Therapy may help integrate the trauma.
Medication, medical care, or higher levels of treatment may be needed for safety.
Community may help heal isolation.

If you are physically dependent on alcohol, benzodiazepines, opioids, or other substances, it is important to seek medical guidance before stopping, because withdrawal can be dangerous. Recovery is not one-size-fits-all. The question is not, Which program is right for everyone? The question is:

What kind of support helps me become more honest, more connected, more regulated, and less alone?

If this article resonates with you, you may also want to read:

[Why Do I Feel Like Something Is Wrong With Me?](https://letthelightintherapy.com/why-do-i-feel-like-something-is-wrong-with-me-even-when-life-looks-fine)

[Why You Feel Like a Burden Even When People Care About You](https://letthelightintherapy.com/why-you-feel-like-a-burden-even-when-people-care-about-you)

[Signs of Childhood Emotional Neglect in Adults That Are Easy to Miss](https://letthelightintherapy.com/signs-of-childhood-emotional-neglect-in-adults-that-are-easy-to-miss)

[Why You Don’t Trust Yourself and Where That Comes From](https://letthelightintherapy.com/why-you-dont-trust-yourself-and-where-that-comes-from)

A Gentle Invitation

If you have struggled with addiction, it may be easy to believe the worst about yourself.

You may think you are weak.
You may think you are selfish.
You may think you are broken.
You may think you should have known better.
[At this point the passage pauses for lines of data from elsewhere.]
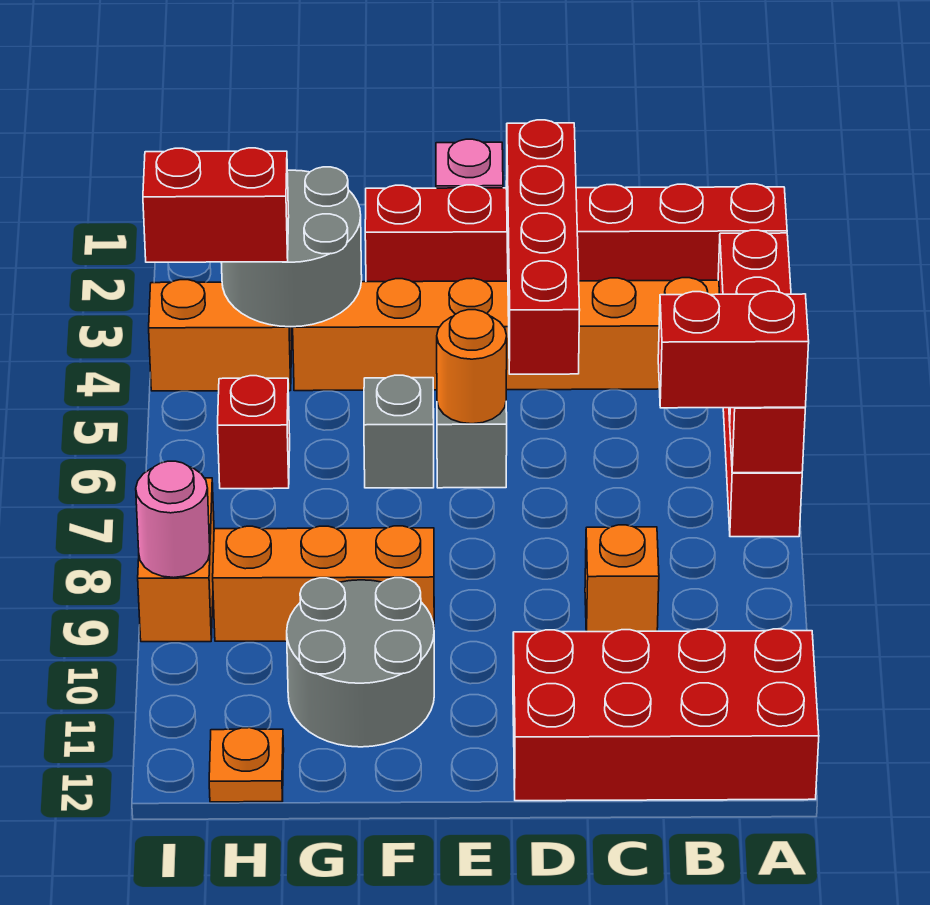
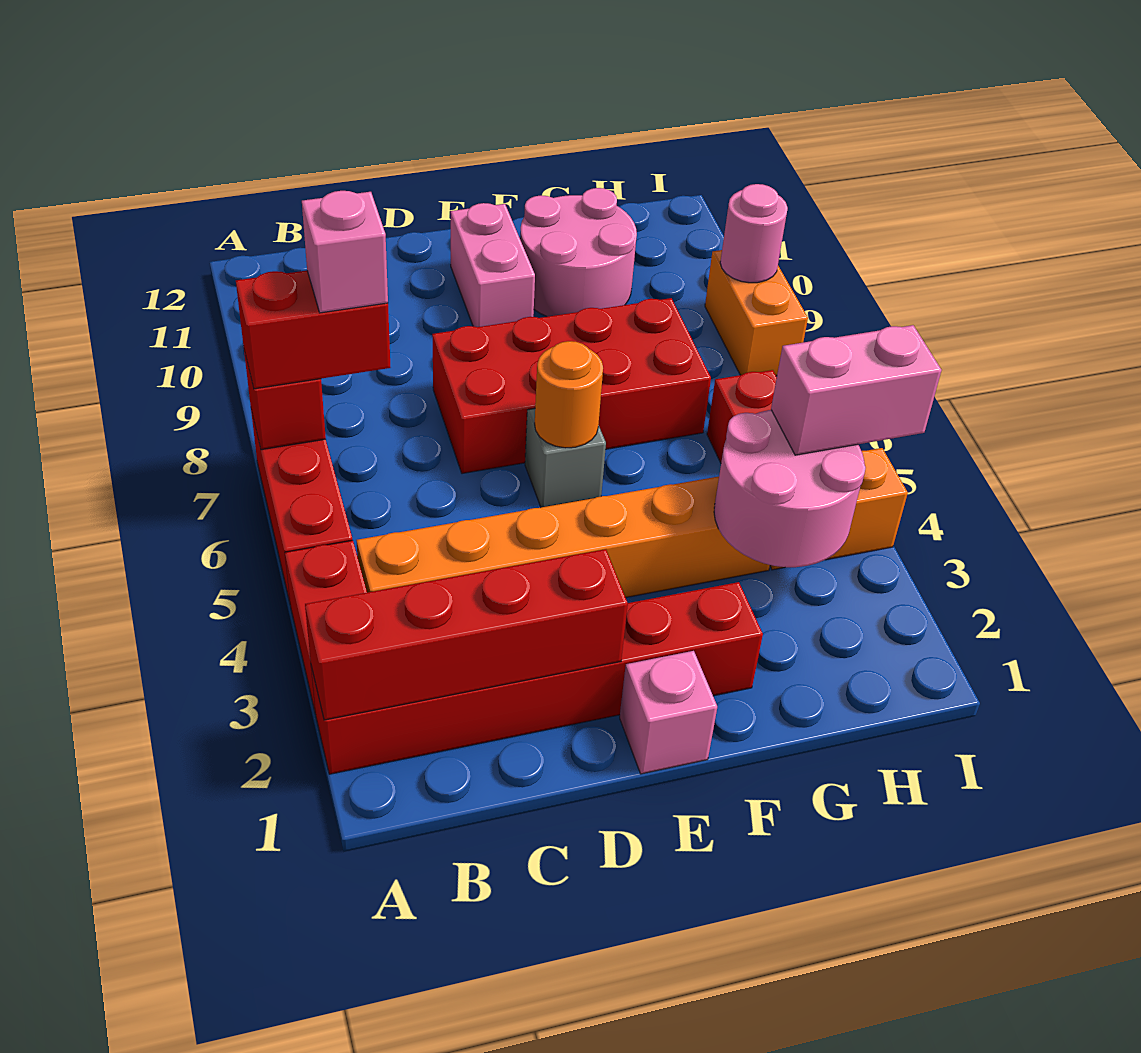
red 2x4 brick [513,629,819,801] -> red 2x4 brick moved to [432,298,711,474]
none -> pink 1x1 brick [302,191,388,313]
orange 1x1 brick [585,525,659,632] -> none
red 1x4 brick [506,120,580,374] -> red 1x4 brick turned to [305,549,628,720]
none -> pink 1x2 brick [450,203,535,327]
grey 1x1 brick [364,375,434,488] -> none
orange 1x3 brick [213,526,434,641] -> none
grey 2x2 round brick [287,578,434,747] -> pink 2x2 round brick [520,188,637,317]
grey 2x2 round brick [221,167,362,327] -> pink 2x2 round brick [714,410,866,567]
red 1x2 brick [143,148,289,262] -> pink 1x2 brick [771,325,942,455]
orange 1x1 plate [209,728,284,802] -> none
But if you grew up with complex trauma, substance use may have been an attempt to survive emotions, memories, body states, and shame that felt unbearable.

That does not mean the substance use caused no harm.
It does not mean accountability does not matter.
It means your behavior has a history.

And when you understand the history, healing becomes more possible.

For many people, AA can help interrupt the addiction cycle. For many people with complex PTSD, ACA can help illuminate the wound underneath it.

Sometimes sobriety is the doorway.
Sometimes ACA helps you understand the room you have been living in your whole life.
And sometimes healing means finding the kind of community where your story finally makes sense.